Dossier de l’esclavage en Mauritanie : Une source probable de clash entre Washington et Nouakchott
L’ambassadeur US en Mauritanie, SEM. Larry André, a déclaré en substance que le dossier de l’esclavage en Mauritanie est une priorité pour l’administration américaine et que ses pratiques existent malgré le démenti du président de la République qui n’en retient que les séquelles. Une certaine opinion locale se demande si cette déclaration en porte-à-faux par rapport à la position officielle du gouvernement mauritanien pourrait entraîner l’expulsion de l’ambassadeur et provoquer un clash entre Washington et Nouakchott ?
Depuis son arrivée en Mauritanie, il y a juste quelques mois, l’ambassadeur des Etats-Unis d’Amérique en Mauritanie, SEM Larry André multiplie ses contacts avec les partis politiques et les organisations de la société civile, notamment les défenseurs des droits de l’homme.
Au cours de sa dernière rencontre avec l’opposition dite radicale, le diplomate américain a déclaré le souhait du Département d’Etat américain de voir l’esclavage définitivement aboli en Mauritanie. Sa présence dans le pays aurait ainsi, entre autres objets, celui d’aider les différentes parties concernées par ce dossier à solutionner cet épineux problème.
Selon le Chef de file de l’opposition démocratique, El Hacen Ould Mohamed de Tawassoul, les déplacements du diplomate américain deviennent de jour en jour sources d’inquiétudes dans plusieurs milieux mauritaniens. Pour le président du parti El Wiam, Boïdiel Ould Houmeïd, l’ensemble des forces vives de la Nation doivent être conviées dans toute action visant à une solution consensuelle. Selon lui, le parti islamiste peut beaucoup contribuer à la résolution de l’esclavage, tout comme le parti AJD/MR dont le leader Ibrahim Moctar Sarr a donné de sa liberté et de son intégrité physique pour la défense de causes similaires.
L’ambassadeur US aurait noté l’impérieuse nécessité pour les parties directement concernées par l’éradication de l’esclavage en Mauritanie de s’impliquer davantage.

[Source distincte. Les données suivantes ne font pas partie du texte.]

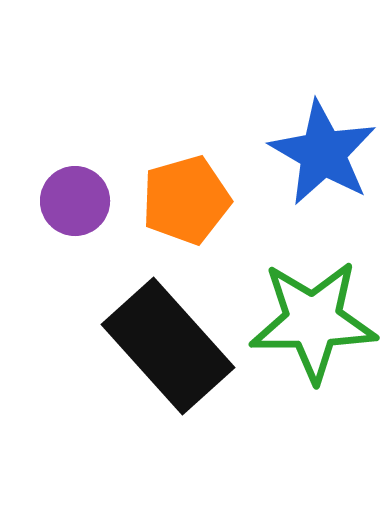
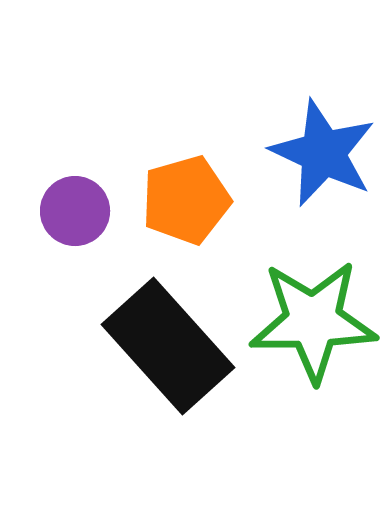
blue star: rotated 5 degrees counterclockwise
purple circle: moved 10 px down
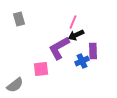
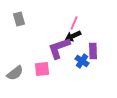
pink line: moved 1 px right, 1 px down
black arrow: moved 3 px left, 1 px down
purple L-shape: rotated 10 degrees clockwise
blue cross: rotated 32 degrees counterclockwise
pink square: moved 1 px right
gray semicircle: moved 12 px up
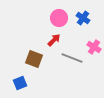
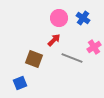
pink cross: rotated 24 degrees clockwise
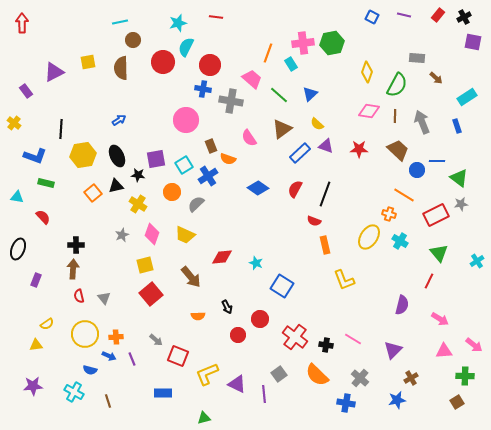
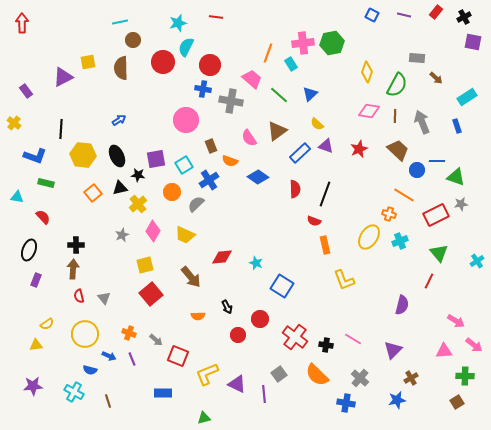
red rectangle at (438, 15): moved 2 px left, 3 px up
blue square at (372, 17): moved 2 px up
purple triangle at (54, 72): moved 9 px right, 5 px down
brown triangle at (282, 129): moved 5 px left, 2 px down
red star at (359, 149): rotated 24 degrees counterclockwise
yellow hexagon at (83, 155): rotated 15 degrees clockwise
orange semicircle at (228, 159): moved 2 px right, 2 px down
blue cross at (208, 176): moved 1 px right, 4 px down
green triangle at (459, 178): moved 3 px left, 1 px up; rotated 18 degrees counterclockwise
black triangle at (116, 186): moved 4 px right, 2 px down
blue diamond at (258, 188): moved 11 px up
red semicircle at (295, 189): rotated 150 degrees clockwise
yellow cross at (138, 204): rotated 18 degrees clockwise
pink diamond at (152, 234): moved 1 px right, 3 px up; rotated 10 degrees clockwise
cyan cross at (400, 241): rotated 35 degrees clockwise
black ellipse at (18, 249): moved 11 px right, 1 px down
pink arrow at (440, 319): moved 16 px right, 2 px down
orange cross at (116, 337): moved 13 px right, 4 px up; rotated 24 degrees clockwise
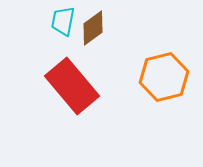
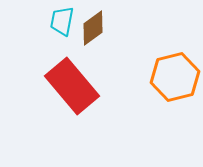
cyan trapezoid: moved 1 px left
orange hexagon: moved 11 px right
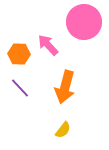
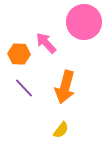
pink arrow: moved 2 px left, 2 px up
purple line: moved 4 px right
yellow semicircle: moved 2 px left
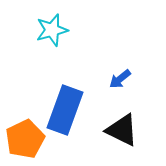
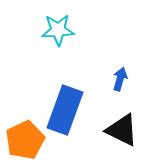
cyan star: moved 6 px right; rotated 12 degrees clockwise
blue arrow: rotated 145 degrees clockwise
orange pentagon: moved 1 px down
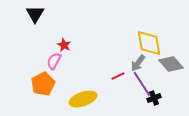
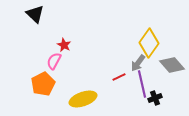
black triangle: rotated 18 degrees counterclockwise
yellow diamond: rotated 44 degrees clockwise
gray diamond: moved 1 px right, 1 px down
red line: moved 1 px right, 1 px down
purple line: rotated 20 degrees clockwise
black cross: moved 1 px right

Il croit également que l’UPR, parti au pouvoir, détient un rôle déterminant dans ce combat en tant que formation politique chargée de la mise en œuvre du programme du pouvoir en place.
Auparavant, SEM Larry André avait rencontré les organisations directement impliquée sur le terrain de l’action, en l’occurrence IRA, SOS Esclaves et El Hor.
Si les multiples prises de contact du diplomate américain depuis son arrivée en Mauritanie sont suivies dans un silence de mort du côté du pouvoir, plusieurs voix au sein de la majorité comme de l’opposition dite modérée, comme Sawab, ont vivement dénoncé ce qu’ils ont appelé « l’ingérence américaine dans les affaires intérieures du pays ».
Selon cette opinion, la dernière déclaration de l’ambassadeur américain sur la persistance de l’esclavage et non de simples séquelles, comme le soutiennent le président et le gouvernement mauritanien, constituerait une prise de position favorable aux opposants au pouvoir et sortirait ainsi de la ligne officielle. Et de rappeler qu’ailleurs dans le monde, des ambassadeurs ont été expulsés pour de tels agissements. C’est le cas au Zimbabwé, soulignent-ils en substance, où Robert Mugabé aurait menacé dimanche 18 janvier dernier, d’expulser l’ambassadeur James MCGee, pour « ingérence dans les affaires internes du pays ».
L’occasion pour certains de souligner que si la Mauritanie tient à devenir un autre Zimbabwé, une telle éventualité serait à envisager. De soutenir, que les actions de SEM Larry André entreraient dans une dynamique tacitement encouragée par le pouvoir en place et les parties prenantes, lesquels ne verraient pas d’un mauvais œil l’éradication d’un phénomène en bute aux pesanteurs socio-tribales.
La dernière fois que la Mauritanie a eu des démêlées avec un diplomate américain, c’était en 2009. Beaucoup de leaders politiques, dont le RFD d’Ahmed Ould Daddah, avaient en effet accusé le Chargé d’Affaires de l’ambassade US à Nouakchott, Denis Hankes, de trop se mêler des affaires intérieures. A la base de cette accusation, une bande sonore où Ould Daddah accusait le diplomate de lui avoir proposé une « aide financière moyennant la signature d’une Charte ». L’affaire avait provoqué à l’époque un tollé.